Görevden uzaklaştırma 62 bin 10, bunların 58 bin 611'i açığa alma. Görevden çıkarılan, memuriyetten ihraç edilen sayısı 3 bin 499. Bunun da ağırlıklı olarak darbeye katılan subaylar, astsubaylar, asker elbisesini giymiş caniler, hainler. Söylerken Silahlı Kuvvetler ile bunları birbirine karıştırmasın vatandaşlarımız. Ordumuz bizim gözbebeğimiz, Mehmetçik demişiz, peygamber ocağı. Şanlı tarihi olan Silahlı Kuvvetlerimizi bir kolaycılıkla bunlarla eş değer tutmak büyük yanlış olur.
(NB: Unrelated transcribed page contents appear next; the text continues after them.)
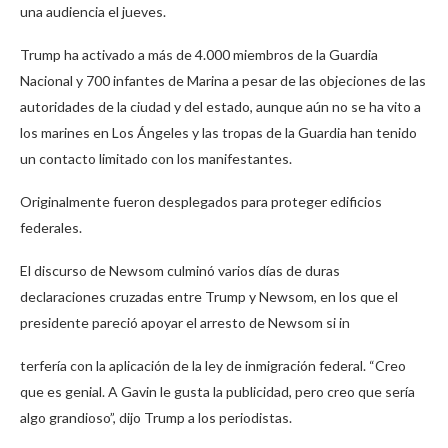
una audiencia el jueves.
Trump ha activado a más de 4.000 miembros de la Guardia
Nacional y 700 infantes de Marina a pesar de las objeciones de las
autoridades de la ciudad y del estado, aunque aún no se ha vito a
los marines en Los Ángeles y las tropas de la Guardia han tenido
un contacto limitado con los manifestantes.
Originalmente fueron desplegados para proteger edificios
federales.
El discurso de Newsom culminó varios días de duras
declaraciones cruzadas entre Trump y Newsom, en los que el
presidente pareció apoyar el arresto de Newsom si in
terfería con la aplicación de la ley de inmigración federal. “Creo
que es genial. A Gavin le gusta la publicidad, pero creo que sería
algo grandioso”, dijo Trump a los periodistas.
Memuriyete girmiş toplam 86 bin kişi, 2010 KPSS iptal olunca 86 bin kişi çıkarılacak demektir. Aradan şu kadar sene geçti deme şansımız yok. Ya yasa düzenleyeceğiz bu mahkeme kararını etkisiz hale getireceğiz, ya da mahkeme kararını uygulayacağız.

Şunu yapmamız daha doğru olacak; bunların sınavlarını incelemek lazım. Tamamı mı soruları aldı, yoksa FETÖ'nün hedef gördüğü belli bir grup mu? Geriye yönelik sınav sonuçlarına bakılır, failler ortaya çıkar, diğerleri muaf tutulur.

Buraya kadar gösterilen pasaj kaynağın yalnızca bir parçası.